As the state Department of Administration laid off 33 employees Friday, some wondered why other options weren't chosen Gov. Mitch Daniels has told state agencies they can ask workers to take a voluntary furlough. Phillip Giddens, who was laid off as director of its "Greening the Government" initiative, and others questioned why the state didn't opt for mandatory furloughs and spread the pain among all workers.
Mark W. Everson, department commissioner, said the two biggest costs are utilities and personnel, and utilities are fixed: "Given that, we felt we needed to do this."
Other state employees pointed to expenditures they think are inappropriate in this economy, including a Las Vegas trip for three members of the Indiana Gaming Commission.
Ernie Yelton, executive director of the commission, said he, his deputy director and general counsel will attend the Global Gaming Exposition next week. He called it the "ultimate trade show for gaming," an important chance to get acquainted with new gaming devices and issues.

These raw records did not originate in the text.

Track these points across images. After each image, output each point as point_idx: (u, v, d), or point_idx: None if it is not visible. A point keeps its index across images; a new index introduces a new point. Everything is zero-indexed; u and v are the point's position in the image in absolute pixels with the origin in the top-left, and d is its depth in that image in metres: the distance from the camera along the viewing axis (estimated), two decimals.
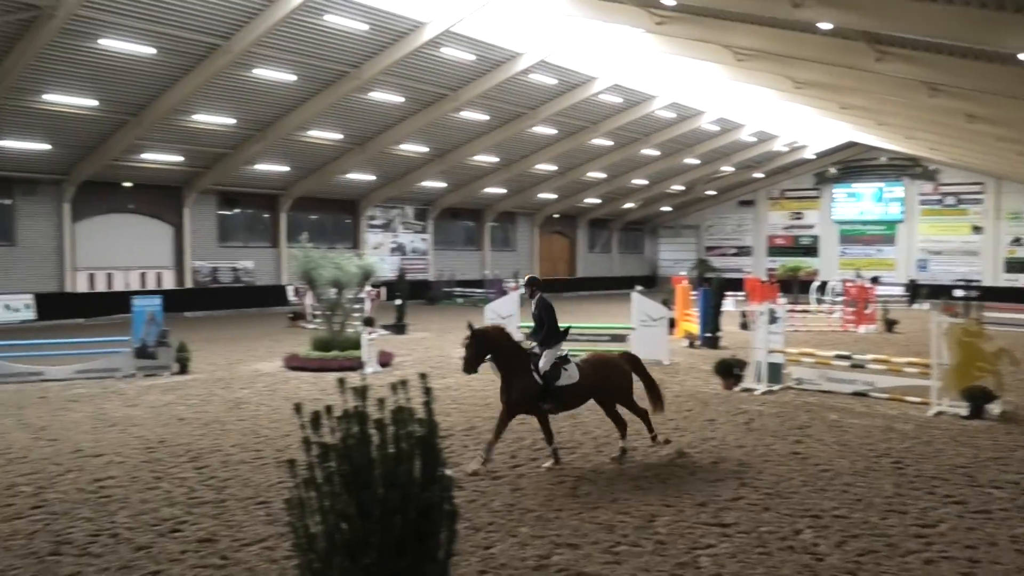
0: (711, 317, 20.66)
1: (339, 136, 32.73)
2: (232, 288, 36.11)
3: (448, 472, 4.12)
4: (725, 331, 21.50)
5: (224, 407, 13.07)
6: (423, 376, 4.32)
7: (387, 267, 37.17)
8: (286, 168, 34.89)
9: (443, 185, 42.13)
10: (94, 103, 25.76)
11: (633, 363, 9.83)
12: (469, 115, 33.03)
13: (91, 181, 30.72)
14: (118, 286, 32.28)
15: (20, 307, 29.26)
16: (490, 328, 9.57)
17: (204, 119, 28.50)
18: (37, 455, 9.94)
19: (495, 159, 39.78)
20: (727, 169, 50.46)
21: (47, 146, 27.97)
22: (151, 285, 33.14)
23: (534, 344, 9.36)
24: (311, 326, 22.93)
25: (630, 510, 7.60)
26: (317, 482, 3.80)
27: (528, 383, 8.99)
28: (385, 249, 42.39)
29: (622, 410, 9.64)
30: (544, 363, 9.05)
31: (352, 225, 41.77)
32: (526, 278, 10.17)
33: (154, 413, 12.58)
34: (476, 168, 40.65)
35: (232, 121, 29.27)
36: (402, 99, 30.22)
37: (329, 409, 3.96)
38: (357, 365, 16.43)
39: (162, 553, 6.66)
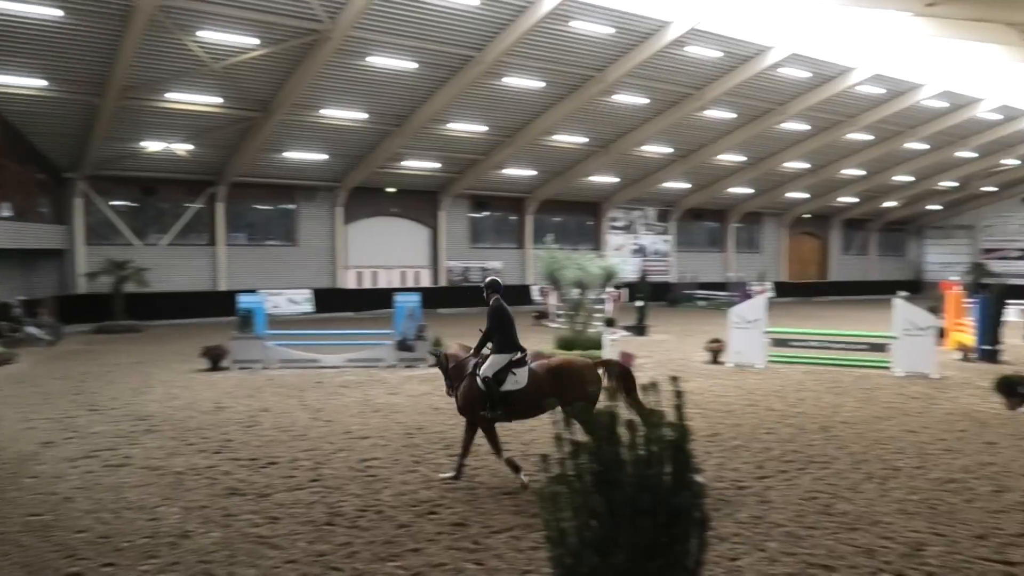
0: (990, 328, 18.48)
1: (584, 139, 33.24)
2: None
3: (698, 479, 4.01)
4: (1007, 344, 19.16)
5: None
6: (674, 379, 4.24)
7: (628, 268, 37.21)
8: (532, 172, 36.03)
9: (686, 186, 41.39)
10: (363, 116, 28.20)
11: (618, 375, 8.50)
12: (714, 113, 32.17)
13: (360, 187, 33.74)
14: (382, 283, 35.12)
15: (301, 301, 32.79)
16: (451, 348, 9.38)
17: (458, 127, 30.19)
18: (315, 434, 11.05)
19: (741, 158, 38.42)
20: (1010, 162, 44.95)
21: (324, 156, 31.05)
22: (410, 283, 35.70)
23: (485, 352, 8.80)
24: (554, 325, 23.45)
25: (893, 535, 6.98)
26: (568, 478, 3.86)
27: (470, 387, 8.60)
28: (626, 251, 42.42)
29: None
30: (486, 368, 8.55)
31: (594, 227, 42.23)
32: (486, 281, 9.47)
33: (412, 402, 13.52)
34: (721, 168, 39.51)
35: (484, 128, 30.74)
36: (646, 100, 30.08)
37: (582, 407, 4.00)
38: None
39: (420, 532, 7.11)
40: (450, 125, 29.93)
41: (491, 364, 8.60)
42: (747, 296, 28.21)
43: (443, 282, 36.97)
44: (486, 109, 29.26)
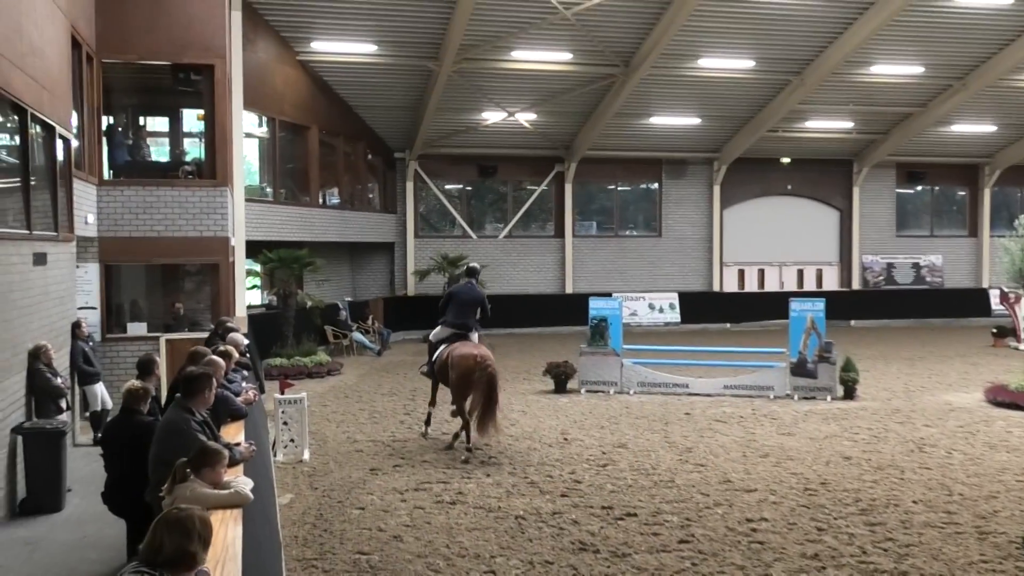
0: None
1: None
2: (912, 291, 35.87)
3: None
4: None
5: (902, 448, 13.08)
6: None
7: None
8: (991, 128, 33.34)
9: None
10: (750, 63, 27.99)
11: (482, 373, 12.34)
12: None
13: (743, 159, 33.55)
14: (770, 285, 34.66)
15: (664, 307, 33.47)
16: None
17: (883, 71, 28.75)
18: (683, 480, 11.22)
19: None
20: None
21: (696, 120, 31.38)
22: (809, 285, 34.79)
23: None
24: None
25: None
26: None
27: None
28: None
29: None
30: (433, 334, 14.00)
31: None
32: (467, 266, 14.70)
33: (813, 446, 13.17)
34: None
35: (919, 70, 28.96)
36: None
37: None
38: None
39: None
40: (872, 69, 28.62)
41: (435, 332, 13.83)
42: None
43: (856, 284, 35.54)
44: (924, 42, 27.49)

It was announced that next year will be the second year in a row that state employees will go without raises. They are also being laid off. I understood that for further belt tightening to meet the fiscal criss, Governor Daniels had frozen all but essential travel for state agencies. Yet members of the Gambling (I refusing to call it "Gaming") Commission have found a way to head off for a four day convention in Vegas on the taxpayer dime? I agree with the comments to the article that it doesn't pass the "smell test."
Before, he said, he would have taken more staff and attended more events. "I have no hesitation in justifying this trip," Yelton said.
He did not have a total estimate for the four-night trip's cost, but said the flights cost about $220 and hotel rooms are less than $100 per night.
I certainly applaud Governor Daniels handling of Indiana's budget during this crisis. However, there are still fiscal leaks in his agencies which need to plugged. Yelton is wrong. There is no justifying this trip in the middle of Indiana's fiscal crisis.